The name carriage house today may refer to a single family home, a commercial building, or an outbuilding on a property with a main house.
Original carriage houses were outbuildings that were built to house horse carriages. Sometimes the horses lived in the same structure. Sometimes the caretakers for the horses and carriages lived in an apartment on the second floor. Some carriage houses were modest, others were elaborate. That might depend upon if the owner had one modest carriage, or 3 elaborate carriages that needed storage.
When I first moved to the east coast, I rented an apartment on a sprawling estate in Greenwich, CT. It was one of the actual original barns from this very large estate, with the original wood plank floors still intact on the second floor. Some called this place a carriage house. I called it a barn. I lived there when I first moved to the east coast from California. The concept of carriage houses, as well as mature trees and homes on acreage were all quite fascinating to me. Now that I have been in real estate for 10 plus years (NJ and FL) , carriage houses remain fascinating, but are no longer foreign to me.
Many land parcels in the northeast were subdivided, causing the former carriage houses to now become the only structure on a newly created parcel. Many of these carriage homes were converted to single family homes, and some retain much of their old world charm. In MLS listings and property descriptions, one can occasionally read the house style defined as a carriage house. Many carriage houses are, indeed, single family homes today.
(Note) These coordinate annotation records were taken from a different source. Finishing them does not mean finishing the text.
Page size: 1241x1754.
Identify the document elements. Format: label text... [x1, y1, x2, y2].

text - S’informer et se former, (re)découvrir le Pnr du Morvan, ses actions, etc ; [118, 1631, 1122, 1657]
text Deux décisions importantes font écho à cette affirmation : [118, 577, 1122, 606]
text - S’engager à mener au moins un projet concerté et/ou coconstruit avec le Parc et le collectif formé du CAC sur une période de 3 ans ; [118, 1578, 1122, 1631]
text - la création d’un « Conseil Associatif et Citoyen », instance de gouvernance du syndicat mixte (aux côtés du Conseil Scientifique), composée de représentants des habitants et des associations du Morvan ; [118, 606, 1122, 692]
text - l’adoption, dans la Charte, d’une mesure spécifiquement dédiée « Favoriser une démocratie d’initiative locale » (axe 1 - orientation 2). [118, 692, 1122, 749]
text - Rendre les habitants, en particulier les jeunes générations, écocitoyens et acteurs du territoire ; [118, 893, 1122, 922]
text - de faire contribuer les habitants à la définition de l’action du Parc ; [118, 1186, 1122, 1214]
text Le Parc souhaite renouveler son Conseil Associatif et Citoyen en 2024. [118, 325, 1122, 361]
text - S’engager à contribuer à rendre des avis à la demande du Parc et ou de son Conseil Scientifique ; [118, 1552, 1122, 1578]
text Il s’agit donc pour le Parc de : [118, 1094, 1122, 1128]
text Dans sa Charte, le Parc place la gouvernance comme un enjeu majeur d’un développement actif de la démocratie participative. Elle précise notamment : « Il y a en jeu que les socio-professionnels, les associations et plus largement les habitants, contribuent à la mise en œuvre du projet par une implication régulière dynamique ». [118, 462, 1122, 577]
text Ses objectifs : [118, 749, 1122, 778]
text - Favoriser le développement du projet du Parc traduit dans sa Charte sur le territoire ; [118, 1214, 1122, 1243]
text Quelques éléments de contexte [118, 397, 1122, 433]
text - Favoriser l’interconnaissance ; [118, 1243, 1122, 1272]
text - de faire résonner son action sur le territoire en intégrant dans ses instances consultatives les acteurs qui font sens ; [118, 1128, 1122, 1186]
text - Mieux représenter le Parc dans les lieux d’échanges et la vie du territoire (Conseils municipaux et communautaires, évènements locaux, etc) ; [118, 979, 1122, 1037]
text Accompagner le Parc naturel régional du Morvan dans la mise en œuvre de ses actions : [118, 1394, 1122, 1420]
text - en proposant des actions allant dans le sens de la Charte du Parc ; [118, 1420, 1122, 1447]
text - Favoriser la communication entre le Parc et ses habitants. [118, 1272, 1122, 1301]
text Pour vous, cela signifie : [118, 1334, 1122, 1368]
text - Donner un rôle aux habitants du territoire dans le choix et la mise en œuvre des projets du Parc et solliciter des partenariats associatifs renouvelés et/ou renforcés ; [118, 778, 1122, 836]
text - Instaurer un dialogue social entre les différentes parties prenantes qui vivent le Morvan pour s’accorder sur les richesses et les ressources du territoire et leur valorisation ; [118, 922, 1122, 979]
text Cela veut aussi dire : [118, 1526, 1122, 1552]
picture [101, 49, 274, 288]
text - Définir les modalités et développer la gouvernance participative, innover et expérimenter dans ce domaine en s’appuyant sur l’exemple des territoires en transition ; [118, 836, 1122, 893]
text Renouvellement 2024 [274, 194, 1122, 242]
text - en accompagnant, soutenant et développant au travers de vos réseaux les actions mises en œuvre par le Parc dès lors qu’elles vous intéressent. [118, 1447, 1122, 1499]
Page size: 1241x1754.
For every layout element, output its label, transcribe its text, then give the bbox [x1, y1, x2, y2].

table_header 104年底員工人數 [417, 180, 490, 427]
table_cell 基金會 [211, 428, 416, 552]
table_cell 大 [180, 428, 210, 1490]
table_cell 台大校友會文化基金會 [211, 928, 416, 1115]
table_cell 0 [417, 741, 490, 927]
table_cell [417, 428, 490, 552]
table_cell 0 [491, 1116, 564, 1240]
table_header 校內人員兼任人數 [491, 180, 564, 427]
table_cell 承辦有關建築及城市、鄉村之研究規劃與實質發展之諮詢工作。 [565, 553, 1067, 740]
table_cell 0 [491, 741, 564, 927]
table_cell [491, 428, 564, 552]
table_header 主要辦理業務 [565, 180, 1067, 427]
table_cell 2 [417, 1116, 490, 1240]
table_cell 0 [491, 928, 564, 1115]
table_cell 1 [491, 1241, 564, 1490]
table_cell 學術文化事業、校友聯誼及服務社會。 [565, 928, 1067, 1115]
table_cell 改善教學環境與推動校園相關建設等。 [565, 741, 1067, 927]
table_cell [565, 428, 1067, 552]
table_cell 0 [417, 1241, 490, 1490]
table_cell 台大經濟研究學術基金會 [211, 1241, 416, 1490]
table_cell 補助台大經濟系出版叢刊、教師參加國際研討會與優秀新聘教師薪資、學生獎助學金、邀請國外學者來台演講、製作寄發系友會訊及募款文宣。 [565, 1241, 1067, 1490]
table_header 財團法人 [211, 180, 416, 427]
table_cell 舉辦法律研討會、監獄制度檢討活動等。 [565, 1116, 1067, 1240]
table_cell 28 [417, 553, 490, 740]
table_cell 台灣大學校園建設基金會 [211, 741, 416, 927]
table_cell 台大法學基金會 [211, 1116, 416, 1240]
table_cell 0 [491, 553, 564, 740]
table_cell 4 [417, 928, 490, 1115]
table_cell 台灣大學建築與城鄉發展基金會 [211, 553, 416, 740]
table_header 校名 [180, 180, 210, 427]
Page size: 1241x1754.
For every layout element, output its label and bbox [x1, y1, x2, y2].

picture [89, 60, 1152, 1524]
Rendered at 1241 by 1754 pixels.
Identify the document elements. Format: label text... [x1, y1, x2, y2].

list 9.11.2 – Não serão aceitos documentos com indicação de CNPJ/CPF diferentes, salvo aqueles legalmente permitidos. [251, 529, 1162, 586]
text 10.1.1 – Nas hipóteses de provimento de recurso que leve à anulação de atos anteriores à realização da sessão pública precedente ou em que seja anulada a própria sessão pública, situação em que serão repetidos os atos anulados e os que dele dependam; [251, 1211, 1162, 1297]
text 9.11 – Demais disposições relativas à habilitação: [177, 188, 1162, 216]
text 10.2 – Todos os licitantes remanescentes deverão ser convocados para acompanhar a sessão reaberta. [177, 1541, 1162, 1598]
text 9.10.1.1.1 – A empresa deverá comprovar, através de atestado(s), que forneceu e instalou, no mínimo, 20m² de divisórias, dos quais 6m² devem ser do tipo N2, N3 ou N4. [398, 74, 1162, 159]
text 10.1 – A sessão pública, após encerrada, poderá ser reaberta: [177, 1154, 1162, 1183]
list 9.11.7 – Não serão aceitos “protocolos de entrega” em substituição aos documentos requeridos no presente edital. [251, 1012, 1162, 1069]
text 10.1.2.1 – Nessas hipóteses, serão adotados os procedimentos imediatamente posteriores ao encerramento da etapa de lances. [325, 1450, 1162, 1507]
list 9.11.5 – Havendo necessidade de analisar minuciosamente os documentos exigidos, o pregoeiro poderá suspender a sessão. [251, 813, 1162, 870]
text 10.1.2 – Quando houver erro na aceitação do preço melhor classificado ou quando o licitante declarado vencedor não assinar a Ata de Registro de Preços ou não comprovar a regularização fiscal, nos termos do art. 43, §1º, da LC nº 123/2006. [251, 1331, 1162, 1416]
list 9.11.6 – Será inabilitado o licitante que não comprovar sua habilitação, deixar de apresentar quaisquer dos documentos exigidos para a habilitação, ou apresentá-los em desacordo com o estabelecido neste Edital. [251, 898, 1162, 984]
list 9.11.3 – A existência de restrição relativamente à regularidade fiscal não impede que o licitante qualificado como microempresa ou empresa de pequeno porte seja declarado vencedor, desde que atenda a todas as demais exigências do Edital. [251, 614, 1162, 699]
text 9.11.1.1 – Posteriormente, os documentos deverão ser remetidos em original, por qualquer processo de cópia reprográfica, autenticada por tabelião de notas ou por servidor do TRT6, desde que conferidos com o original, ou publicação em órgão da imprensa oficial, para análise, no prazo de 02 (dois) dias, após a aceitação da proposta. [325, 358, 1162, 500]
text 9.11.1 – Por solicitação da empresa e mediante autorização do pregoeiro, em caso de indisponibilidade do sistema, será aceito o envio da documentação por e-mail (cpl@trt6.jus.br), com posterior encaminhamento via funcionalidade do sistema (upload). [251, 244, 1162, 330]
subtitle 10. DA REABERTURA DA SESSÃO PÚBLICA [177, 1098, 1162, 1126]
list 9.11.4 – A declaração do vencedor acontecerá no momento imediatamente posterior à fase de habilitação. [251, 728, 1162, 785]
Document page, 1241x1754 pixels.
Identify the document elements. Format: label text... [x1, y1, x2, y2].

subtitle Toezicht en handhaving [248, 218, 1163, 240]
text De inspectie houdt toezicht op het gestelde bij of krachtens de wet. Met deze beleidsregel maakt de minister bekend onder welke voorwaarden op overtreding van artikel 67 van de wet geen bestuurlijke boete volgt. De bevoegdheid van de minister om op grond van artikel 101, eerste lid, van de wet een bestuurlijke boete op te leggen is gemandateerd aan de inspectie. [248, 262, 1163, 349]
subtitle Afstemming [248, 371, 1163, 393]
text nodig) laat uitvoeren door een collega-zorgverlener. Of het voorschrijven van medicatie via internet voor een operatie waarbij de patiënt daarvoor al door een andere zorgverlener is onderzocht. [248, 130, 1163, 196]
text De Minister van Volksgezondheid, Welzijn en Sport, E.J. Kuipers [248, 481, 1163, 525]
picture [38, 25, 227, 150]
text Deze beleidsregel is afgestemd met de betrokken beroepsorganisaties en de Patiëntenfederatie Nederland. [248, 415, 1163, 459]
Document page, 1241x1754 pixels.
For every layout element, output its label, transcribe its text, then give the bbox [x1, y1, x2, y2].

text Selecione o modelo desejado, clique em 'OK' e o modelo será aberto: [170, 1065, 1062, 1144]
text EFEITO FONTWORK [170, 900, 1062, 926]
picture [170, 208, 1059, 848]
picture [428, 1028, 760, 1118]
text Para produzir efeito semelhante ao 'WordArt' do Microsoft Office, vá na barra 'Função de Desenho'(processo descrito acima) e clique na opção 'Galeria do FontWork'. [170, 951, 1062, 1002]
A few former carriage houses became zoned for commercial use after subdivision, and may now be the location of a coffee shop or retail store.
Still, other carriage houses continue to co-exist alongside main houses, never to have yet been subdivided and set free to exist on their own. The uses vary. I am familiar with carriage houses being used as extra garages, guest houses, and business offices located on the same property with a main house.
Sometimes you will find that the garage has been taken over by the carriage house, and they are now occupying both floors of the building, and it is no longer used as a garage. I hope that's helpful
In addition to the previous definitions, the description "carriage house" can also be found in new construction. Carriage houses are found in groups, just like townhouse communities. Carriage houses are one level-living and share a wall or walls. Groupings of two or four units are common. These homes are very popular in Western PA. You may be more familiar with the term "patio home".